Na een verblijf van bijna drie weken krijg ik wat meer vrijheden. Dit hoort bij de behandeling. Als de eerste ontwenning achter de rug is, wordt het risico op een terugval kennelijk wat minder. Ik mag vanaf nu telefoneren en één keer in de week mag ik met mijn medepatiënten op zaterdagmiddag in het dichtstbijzijnde dorp twee uurtjes winkelen. Erg fijn want ik zit al een tijdje zonder sigaretten. Ook wil ik kijken of ik wat geld kan pinnen. Ik moet nu al een aantal dagen lenen en bietsen om mijn rookverslaving in stand te houden en dat vind ik lastig maar niet lastig genoeg om te stoppen. Bij de nieuw verworven vrijheden hoort trouwens wel een nieuwe verplichting; ik moet vanaf nu twee tot drie keer per week ’s avonds AA of NA meetings gaan bezoeken in de nabije omgeving.

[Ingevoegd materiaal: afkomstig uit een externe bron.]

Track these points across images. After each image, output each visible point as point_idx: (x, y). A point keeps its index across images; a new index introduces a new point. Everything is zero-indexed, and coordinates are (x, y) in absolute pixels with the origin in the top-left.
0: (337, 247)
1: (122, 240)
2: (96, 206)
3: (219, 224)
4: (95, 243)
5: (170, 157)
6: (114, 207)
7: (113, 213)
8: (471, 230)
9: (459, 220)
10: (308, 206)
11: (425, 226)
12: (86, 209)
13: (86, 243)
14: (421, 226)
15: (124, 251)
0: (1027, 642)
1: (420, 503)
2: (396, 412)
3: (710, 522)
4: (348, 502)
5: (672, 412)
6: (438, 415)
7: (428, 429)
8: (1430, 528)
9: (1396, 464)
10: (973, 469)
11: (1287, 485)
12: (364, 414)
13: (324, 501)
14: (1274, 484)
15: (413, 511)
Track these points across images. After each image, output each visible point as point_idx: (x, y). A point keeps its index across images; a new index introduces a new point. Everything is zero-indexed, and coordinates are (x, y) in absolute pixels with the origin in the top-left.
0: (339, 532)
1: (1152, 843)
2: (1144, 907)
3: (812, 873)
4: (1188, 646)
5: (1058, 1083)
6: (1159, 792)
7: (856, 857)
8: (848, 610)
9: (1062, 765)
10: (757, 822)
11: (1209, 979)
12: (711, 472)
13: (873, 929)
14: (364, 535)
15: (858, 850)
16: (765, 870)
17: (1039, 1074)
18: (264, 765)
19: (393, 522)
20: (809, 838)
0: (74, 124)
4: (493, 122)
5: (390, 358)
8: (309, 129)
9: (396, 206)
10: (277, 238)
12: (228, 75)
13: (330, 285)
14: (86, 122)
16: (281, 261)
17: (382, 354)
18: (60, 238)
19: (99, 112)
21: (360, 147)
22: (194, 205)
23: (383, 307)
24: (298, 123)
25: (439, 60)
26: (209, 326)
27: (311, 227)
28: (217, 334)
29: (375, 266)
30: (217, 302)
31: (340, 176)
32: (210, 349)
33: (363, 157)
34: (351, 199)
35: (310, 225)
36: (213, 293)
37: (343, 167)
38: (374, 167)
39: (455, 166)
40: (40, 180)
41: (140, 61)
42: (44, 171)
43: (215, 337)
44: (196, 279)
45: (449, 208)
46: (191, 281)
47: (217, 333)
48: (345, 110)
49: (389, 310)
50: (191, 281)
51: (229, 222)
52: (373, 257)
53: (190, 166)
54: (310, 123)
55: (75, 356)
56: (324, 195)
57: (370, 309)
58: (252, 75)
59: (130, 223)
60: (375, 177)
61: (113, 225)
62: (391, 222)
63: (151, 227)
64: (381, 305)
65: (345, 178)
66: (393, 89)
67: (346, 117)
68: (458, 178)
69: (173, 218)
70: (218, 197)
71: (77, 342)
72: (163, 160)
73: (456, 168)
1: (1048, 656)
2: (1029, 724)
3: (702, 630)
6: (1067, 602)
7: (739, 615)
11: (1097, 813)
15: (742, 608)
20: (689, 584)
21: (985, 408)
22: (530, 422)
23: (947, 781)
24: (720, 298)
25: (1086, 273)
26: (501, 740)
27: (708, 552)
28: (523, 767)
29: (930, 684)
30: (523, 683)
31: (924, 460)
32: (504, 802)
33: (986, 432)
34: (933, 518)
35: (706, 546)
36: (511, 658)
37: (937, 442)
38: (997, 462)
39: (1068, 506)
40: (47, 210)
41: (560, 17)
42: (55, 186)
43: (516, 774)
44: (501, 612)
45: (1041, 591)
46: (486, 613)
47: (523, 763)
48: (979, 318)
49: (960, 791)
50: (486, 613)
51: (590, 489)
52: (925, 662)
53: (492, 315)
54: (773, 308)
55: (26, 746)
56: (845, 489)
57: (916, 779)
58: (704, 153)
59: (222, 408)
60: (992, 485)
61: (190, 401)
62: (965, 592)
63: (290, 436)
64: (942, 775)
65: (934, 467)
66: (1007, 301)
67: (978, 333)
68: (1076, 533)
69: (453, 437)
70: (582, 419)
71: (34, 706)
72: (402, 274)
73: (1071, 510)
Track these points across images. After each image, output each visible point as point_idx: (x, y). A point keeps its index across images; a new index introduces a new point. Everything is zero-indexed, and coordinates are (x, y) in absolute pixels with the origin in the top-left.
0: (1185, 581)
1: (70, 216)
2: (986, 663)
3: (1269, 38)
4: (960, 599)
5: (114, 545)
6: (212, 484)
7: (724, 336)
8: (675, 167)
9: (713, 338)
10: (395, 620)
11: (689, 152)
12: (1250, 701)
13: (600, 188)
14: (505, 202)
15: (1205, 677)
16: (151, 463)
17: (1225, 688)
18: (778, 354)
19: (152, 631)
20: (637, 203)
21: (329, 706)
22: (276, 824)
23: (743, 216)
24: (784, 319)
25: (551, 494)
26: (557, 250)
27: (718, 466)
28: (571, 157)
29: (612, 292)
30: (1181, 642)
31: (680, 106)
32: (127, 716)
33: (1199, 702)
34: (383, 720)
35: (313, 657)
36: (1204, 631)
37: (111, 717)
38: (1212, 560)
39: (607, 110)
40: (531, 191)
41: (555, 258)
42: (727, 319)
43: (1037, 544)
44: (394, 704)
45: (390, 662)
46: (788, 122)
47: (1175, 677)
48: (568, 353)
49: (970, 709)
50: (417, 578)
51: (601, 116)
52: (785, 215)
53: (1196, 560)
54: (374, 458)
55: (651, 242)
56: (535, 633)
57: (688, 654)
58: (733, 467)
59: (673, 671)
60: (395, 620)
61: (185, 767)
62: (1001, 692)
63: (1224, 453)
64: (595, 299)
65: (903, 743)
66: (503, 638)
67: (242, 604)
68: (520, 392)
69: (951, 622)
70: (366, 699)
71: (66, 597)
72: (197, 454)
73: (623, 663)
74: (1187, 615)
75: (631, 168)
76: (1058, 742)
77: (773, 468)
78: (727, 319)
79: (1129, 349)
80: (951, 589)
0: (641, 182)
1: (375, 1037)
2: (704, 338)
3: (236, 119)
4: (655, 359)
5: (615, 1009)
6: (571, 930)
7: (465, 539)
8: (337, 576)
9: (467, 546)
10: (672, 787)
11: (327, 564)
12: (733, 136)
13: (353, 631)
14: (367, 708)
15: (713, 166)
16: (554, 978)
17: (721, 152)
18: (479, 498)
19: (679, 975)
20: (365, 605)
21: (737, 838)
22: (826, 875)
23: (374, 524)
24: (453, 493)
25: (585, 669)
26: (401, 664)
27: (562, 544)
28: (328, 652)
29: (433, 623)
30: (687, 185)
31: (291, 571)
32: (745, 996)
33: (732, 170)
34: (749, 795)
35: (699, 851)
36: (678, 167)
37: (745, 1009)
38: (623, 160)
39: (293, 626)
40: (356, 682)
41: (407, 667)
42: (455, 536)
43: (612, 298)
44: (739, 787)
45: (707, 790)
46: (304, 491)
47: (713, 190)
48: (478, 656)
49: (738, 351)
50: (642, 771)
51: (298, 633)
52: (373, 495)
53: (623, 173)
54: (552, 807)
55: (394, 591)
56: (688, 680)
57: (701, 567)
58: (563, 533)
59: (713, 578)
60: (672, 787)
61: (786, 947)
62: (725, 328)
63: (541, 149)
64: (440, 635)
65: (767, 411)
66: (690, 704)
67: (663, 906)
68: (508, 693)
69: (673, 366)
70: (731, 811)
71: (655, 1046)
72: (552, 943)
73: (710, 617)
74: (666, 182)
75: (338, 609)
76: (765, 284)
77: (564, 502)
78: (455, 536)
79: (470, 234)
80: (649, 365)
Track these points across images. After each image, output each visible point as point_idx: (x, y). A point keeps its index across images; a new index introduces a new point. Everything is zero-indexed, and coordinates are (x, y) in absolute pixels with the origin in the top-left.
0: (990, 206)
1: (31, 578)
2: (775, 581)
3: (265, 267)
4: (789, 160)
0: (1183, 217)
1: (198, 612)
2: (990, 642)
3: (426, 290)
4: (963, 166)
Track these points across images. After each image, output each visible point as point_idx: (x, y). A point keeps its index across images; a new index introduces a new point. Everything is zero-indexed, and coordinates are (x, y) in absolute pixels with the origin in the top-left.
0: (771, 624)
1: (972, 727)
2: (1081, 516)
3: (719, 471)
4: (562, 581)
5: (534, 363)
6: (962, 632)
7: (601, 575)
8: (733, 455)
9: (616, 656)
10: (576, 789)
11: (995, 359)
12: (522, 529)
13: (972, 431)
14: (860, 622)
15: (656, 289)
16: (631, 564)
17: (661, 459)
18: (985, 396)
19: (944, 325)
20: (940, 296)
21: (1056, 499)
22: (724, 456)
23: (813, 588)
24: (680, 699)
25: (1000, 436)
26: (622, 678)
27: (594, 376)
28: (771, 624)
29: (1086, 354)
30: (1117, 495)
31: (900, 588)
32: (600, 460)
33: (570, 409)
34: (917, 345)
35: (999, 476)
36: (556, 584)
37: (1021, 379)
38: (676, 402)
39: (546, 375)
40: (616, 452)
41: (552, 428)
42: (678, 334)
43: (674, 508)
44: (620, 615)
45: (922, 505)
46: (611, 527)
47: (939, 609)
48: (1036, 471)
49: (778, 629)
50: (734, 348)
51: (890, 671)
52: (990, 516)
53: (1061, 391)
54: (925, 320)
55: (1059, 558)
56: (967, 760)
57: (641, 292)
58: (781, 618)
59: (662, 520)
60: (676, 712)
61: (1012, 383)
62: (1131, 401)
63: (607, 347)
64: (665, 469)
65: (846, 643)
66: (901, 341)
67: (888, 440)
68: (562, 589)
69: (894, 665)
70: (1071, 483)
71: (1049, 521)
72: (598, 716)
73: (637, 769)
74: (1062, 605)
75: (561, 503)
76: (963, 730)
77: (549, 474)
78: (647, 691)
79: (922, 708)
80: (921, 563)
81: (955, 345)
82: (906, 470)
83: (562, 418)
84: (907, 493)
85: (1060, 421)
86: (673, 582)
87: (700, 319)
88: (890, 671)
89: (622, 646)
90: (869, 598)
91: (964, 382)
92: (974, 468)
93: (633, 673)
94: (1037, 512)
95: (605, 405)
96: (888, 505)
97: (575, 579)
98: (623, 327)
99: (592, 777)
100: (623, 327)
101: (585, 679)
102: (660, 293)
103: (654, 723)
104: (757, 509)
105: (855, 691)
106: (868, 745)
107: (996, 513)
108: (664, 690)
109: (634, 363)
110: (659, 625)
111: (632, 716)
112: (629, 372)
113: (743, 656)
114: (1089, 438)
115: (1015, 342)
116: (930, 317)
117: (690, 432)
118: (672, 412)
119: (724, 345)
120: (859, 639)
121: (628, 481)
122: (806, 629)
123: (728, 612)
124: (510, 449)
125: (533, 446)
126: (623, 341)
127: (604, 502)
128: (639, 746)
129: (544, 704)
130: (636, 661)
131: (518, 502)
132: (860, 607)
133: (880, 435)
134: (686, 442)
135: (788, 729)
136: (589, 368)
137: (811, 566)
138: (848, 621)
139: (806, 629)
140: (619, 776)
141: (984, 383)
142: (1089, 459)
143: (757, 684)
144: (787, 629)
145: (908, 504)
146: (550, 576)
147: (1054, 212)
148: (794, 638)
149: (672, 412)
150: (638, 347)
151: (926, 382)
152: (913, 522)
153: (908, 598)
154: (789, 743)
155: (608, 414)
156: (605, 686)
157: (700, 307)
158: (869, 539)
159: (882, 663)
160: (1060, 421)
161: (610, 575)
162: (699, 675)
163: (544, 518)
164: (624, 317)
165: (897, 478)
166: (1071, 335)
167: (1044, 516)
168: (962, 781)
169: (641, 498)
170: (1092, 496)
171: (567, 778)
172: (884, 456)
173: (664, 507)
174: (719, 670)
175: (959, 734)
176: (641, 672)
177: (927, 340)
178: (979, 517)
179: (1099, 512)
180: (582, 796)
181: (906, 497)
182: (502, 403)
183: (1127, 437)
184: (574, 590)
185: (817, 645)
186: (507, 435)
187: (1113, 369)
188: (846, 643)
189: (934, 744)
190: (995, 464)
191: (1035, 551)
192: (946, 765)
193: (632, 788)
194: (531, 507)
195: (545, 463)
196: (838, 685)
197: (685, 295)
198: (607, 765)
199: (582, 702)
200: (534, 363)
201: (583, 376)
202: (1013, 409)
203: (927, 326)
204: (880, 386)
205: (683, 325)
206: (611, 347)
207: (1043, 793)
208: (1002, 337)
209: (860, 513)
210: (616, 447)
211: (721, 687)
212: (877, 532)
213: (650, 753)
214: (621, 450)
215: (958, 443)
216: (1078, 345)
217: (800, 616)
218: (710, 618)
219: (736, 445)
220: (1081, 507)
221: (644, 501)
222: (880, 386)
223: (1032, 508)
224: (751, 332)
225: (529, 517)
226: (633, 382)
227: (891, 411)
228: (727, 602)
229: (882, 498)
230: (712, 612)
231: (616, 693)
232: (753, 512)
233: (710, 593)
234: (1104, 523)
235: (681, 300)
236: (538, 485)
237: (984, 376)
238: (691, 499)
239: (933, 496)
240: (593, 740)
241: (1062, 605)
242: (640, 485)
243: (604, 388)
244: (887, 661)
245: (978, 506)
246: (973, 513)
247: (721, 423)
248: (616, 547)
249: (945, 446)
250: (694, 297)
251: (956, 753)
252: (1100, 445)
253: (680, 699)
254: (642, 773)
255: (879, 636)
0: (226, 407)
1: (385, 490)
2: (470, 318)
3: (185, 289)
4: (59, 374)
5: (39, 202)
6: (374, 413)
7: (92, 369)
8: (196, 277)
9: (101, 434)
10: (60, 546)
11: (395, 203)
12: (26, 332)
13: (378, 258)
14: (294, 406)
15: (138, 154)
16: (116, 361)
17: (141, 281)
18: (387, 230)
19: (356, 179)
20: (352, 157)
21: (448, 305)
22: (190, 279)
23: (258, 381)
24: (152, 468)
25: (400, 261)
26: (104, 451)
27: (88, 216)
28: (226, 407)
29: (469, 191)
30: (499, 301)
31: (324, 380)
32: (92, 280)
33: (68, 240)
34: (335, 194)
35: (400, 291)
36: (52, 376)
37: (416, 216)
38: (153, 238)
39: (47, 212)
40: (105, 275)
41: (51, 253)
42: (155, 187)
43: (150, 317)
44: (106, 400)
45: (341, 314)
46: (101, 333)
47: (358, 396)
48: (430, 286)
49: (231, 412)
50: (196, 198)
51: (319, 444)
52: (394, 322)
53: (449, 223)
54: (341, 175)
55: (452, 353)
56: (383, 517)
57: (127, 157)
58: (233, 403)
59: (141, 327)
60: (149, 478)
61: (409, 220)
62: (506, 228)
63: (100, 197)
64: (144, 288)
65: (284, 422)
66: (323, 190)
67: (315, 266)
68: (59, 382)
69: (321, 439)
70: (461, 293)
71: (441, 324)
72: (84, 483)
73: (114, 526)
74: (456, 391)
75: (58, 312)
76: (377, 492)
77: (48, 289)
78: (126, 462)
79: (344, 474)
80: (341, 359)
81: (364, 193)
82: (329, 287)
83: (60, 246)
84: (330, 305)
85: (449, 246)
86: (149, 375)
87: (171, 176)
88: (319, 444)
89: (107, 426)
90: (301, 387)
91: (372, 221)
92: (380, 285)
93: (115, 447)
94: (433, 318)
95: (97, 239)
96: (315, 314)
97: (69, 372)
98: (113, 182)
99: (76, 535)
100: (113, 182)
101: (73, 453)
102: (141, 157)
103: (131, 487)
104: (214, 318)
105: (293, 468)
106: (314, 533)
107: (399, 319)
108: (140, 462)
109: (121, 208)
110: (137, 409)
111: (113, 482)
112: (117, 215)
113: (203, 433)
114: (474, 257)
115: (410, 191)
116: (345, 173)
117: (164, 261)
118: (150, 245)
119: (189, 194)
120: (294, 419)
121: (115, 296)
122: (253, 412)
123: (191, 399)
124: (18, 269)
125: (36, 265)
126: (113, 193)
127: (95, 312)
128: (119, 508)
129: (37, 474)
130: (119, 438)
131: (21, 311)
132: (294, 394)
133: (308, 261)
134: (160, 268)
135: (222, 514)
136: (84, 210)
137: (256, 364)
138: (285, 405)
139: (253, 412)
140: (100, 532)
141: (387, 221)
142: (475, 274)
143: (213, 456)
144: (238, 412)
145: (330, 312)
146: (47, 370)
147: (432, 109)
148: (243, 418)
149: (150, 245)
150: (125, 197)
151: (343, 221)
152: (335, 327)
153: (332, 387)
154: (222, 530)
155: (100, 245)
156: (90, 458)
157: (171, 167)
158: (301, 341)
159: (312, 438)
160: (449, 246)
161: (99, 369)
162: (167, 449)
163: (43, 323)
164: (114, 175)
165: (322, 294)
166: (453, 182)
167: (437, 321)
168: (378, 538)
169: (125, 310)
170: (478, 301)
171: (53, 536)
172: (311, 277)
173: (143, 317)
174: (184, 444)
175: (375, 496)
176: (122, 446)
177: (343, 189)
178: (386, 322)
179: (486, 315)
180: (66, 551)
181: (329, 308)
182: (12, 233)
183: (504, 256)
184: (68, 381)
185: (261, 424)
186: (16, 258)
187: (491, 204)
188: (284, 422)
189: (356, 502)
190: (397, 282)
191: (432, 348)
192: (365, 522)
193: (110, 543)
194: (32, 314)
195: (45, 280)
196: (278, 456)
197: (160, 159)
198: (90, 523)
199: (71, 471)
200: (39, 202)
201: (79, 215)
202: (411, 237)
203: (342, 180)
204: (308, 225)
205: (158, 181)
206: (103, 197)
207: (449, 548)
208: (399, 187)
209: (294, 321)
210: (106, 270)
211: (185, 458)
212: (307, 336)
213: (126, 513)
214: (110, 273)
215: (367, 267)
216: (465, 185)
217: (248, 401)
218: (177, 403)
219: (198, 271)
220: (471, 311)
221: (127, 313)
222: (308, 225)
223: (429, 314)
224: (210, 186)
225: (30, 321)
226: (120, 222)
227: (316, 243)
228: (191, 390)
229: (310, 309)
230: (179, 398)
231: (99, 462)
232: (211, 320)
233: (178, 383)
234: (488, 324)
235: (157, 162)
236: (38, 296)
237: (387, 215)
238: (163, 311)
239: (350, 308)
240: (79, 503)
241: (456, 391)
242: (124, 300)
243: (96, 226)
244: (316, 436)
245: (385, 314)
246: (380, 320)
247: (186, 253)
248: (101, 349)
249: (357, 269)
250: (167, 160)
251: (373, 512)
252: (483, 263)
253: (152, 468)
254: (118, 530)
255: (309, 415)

Hiervoor worden we keurig met een busje gehaald en gebracht, vaak naar de buitenwijken van Edinburgh. Het is weliswaar prettig om wat meer afwisseling te krijgen in het programma, maar ik zie op tegen het taalprobleem dat zich ongetwijfeld zal aandienen. Ik heb al wel ontdekt dat de uitspraak van het Schotse dialect soms overeenkomsten vertoond met het Fries. En ook al spreek ik die taal niet, ik versta het wel. En net als in het Fries is in het Schots een muis/mouse een mûs en een huis/house een hûs. Ik boek vooruitgang. Het is nog niet veel maar het is een begin!